Il vice primo ministro — capo del Comitato statale per la sicurezza nazionale (GKNB) del Kirghizistan, Kamyčbek Tašiev, dimessosi il 10 febbraio, ha rilasciato una dichiarazione, il cui testo è stato pubblicato dall'emittente televisiva «Region TV».

«A causa del peggioramento delle condizioni di salute, con il permesso del presidente sono arrivato in Germania — era necessario sottoporsi a un esame nel luogo dell'operazione precedentemente eseguita. Tuttavia, ieri ho appreso di essere stato sollevato dall'incarico. Per me è stata una completa sorpresa.

Comunque si siano evolute le circostanze, siamo obbligati a eseguire la decisione del presidente.
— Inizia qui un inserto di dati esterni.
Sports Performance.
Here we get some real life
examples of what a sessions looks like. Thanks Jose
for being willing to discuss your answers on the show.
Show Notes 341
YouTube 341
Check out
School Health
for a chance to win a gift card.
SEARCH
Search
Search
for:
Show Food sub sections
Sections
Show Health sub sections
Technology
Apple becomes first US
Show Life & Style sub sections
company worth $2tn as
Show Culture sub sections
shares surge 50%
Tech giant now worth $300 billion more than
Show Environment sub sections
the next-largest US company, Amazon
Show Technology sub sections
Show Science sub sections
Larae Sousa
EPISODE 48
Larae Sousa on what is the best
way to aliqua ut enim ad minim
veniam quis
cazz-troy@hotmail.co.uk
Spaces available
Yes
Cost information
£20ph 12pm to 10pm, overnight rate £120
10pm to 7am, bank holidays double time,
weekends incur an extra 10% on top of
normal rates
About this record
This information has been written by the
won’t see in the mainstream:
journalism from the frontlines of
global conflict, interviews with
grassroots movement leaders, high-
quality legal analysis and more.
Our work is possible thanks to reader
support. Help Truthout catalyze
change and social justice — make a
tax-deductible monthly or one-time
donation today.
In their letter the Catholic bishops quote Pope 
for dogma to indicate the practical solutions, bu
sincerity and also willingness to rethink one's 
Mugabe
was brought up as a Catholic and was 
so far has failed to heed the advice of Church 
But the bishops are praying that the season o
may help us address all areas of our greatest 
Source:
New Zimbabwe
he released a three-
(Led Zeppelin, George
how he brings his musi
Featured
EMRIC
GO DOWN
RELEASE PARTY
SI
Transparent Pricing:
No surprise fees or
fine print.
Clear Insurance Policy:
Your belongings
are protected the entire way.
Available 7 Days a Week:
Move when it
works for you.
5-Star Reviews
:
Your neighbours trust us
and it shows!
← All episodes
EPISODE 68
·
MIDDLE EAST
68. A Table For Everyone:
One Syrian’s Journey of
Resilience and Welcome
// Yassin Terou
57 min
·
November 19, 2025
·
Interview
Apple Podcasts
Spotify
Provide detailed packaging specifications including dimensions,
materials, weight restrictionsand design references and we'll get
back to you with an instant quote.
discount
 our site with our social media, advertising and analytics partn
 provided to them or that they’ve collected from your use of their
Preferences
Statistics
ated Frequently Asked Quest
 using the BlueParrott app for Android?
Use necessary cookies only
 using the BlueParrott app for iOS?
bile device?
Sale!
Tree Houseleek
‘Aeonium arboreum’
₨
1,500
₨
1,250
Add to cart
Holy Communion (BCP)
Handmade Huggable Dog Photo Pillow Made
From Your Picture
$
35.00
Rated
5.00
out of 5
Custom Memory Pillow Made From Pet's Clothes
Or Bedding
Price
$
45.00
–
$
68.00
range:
Davanti allo Stato, al popolo e al presidente ho servito con onestà e lealtà — e di questo sono orgoglioso. L'unico rammarico è che non ho potuto salutare personalmente il personale.

Esprimo gratitudine a ogni dipendente del GKNB e auguro a tutti successo nel servizio.

Esorto: per la pace e la stabilità nel nostro paese, nessuno deve intraprendere azioni illegali. Tutte le nostre azioni devono essere esclusivamente nei limiti della legge», si legge nella dichiarazione di Tašiev (traduzione di Akipress).